There is a good deal more. If you are interested, you should get hold of a copy of _Letters of JRR Tolkien_ and read the entire letter. Many libraries have copies.


----------



## OldTomBombadil (Mar 23, 2005)

Morgul Agent said:


> The true answer is that Tom is based on a toy that Tolkien's children owned.





Alcuin said:


> I like that, Morgul Agent! I’ve failed to notice that along the way, or at least to remember it. Do you have a citation on it, and can you elucidate?


Humphrey Carpenter in his biography of J.R.R. Tolkien provides some history of the character Tom Bombadil:



> ...Tom Bombadil was a well-known figure in the Tolkien family, for the character was based on a Dutch doll that belonged to Michael. The doll looked very splendid with the feather in its hat, but John did not like it and one day stuffed it down the lavatory.
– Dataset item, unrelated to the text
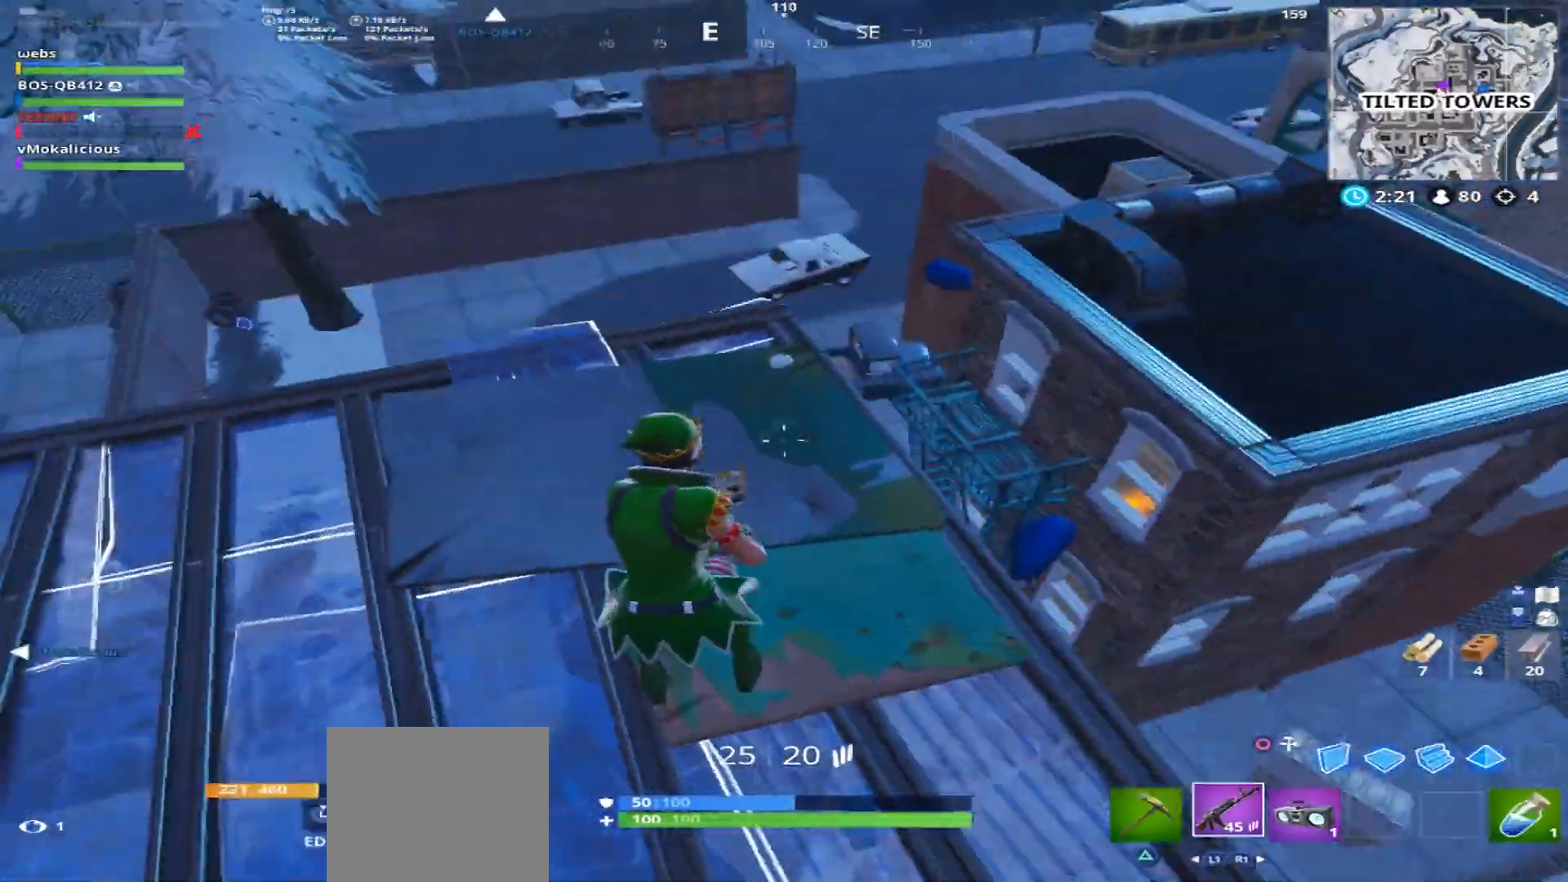
{"buttons": [], "left_stick": "right", "right_stick": "left", "events": [[134, "left_stick", "up-right"], [300, "R3", "down"], [351, "left_stick", "right"], [367, "R3", "up"], [467, "right_stick", "left"]]}
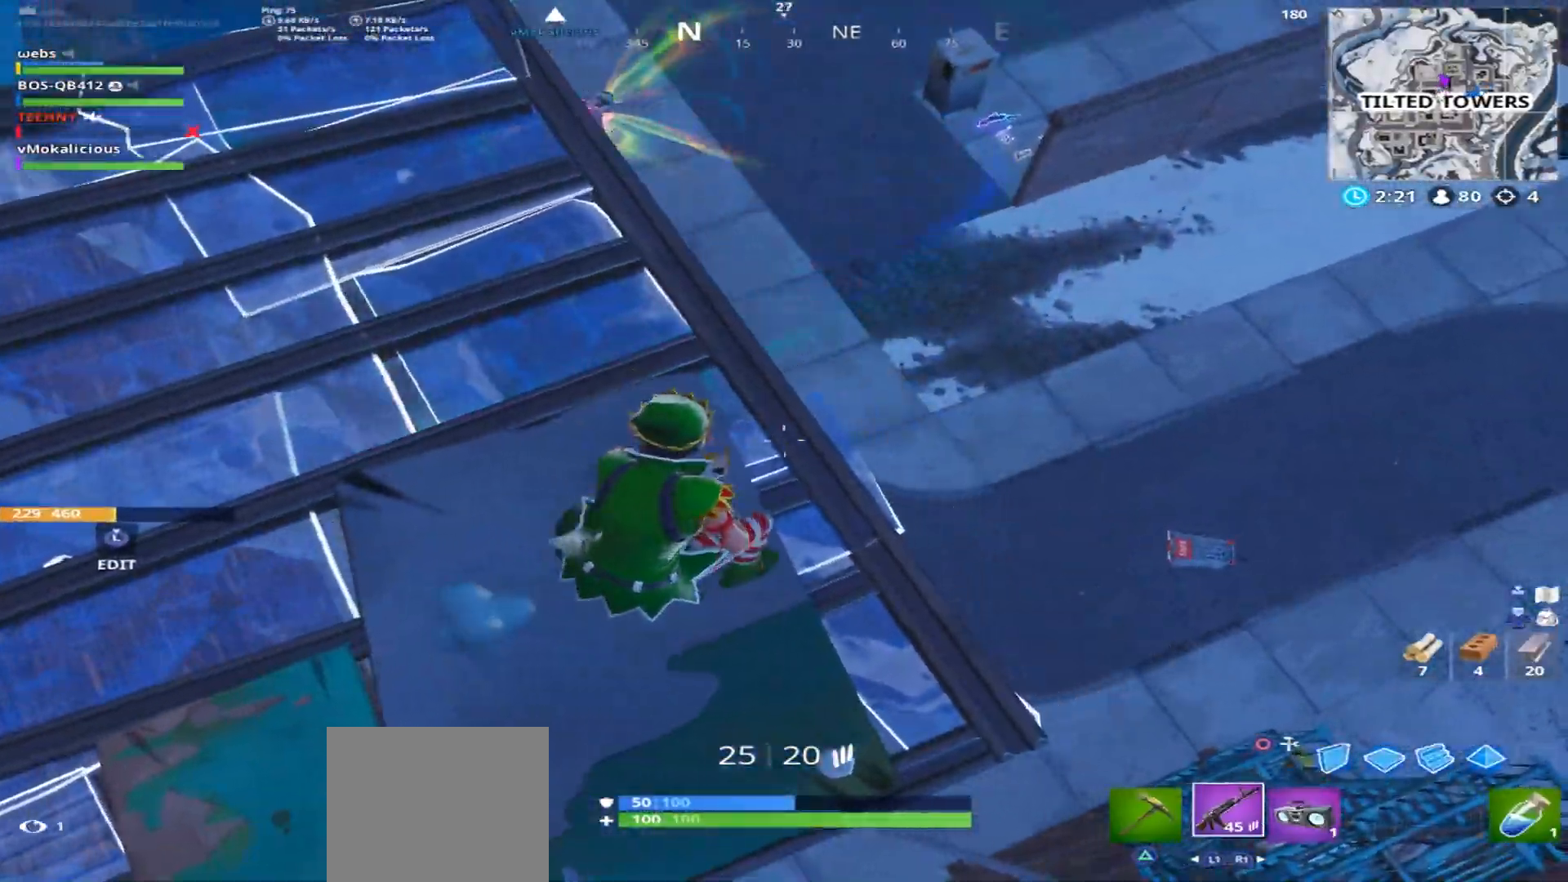
{"buttons": [], "left_stick": "up-right", "right_stick": "up-left", "events": [[200, "right_stick", "up-left"], [267, "left_stick", "up-right"]]}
Tom was rescued, and survived to be the hero of a poem by the children's father,"The Adventures of Tom Bombadil", which was published in the _Oxford Magazine_ in 1934.


----------



## Morgul Agent (Mar 25, 2005)

Thanks Tom, I could never have found the quotes myself, I only remembered reading about that.


Imagine if the maker of the toy ever realized that he had created Tom Bombadil!


----------



## e.Blackstar (Apr 15, 2005)

That's a good point, Spencer.


----------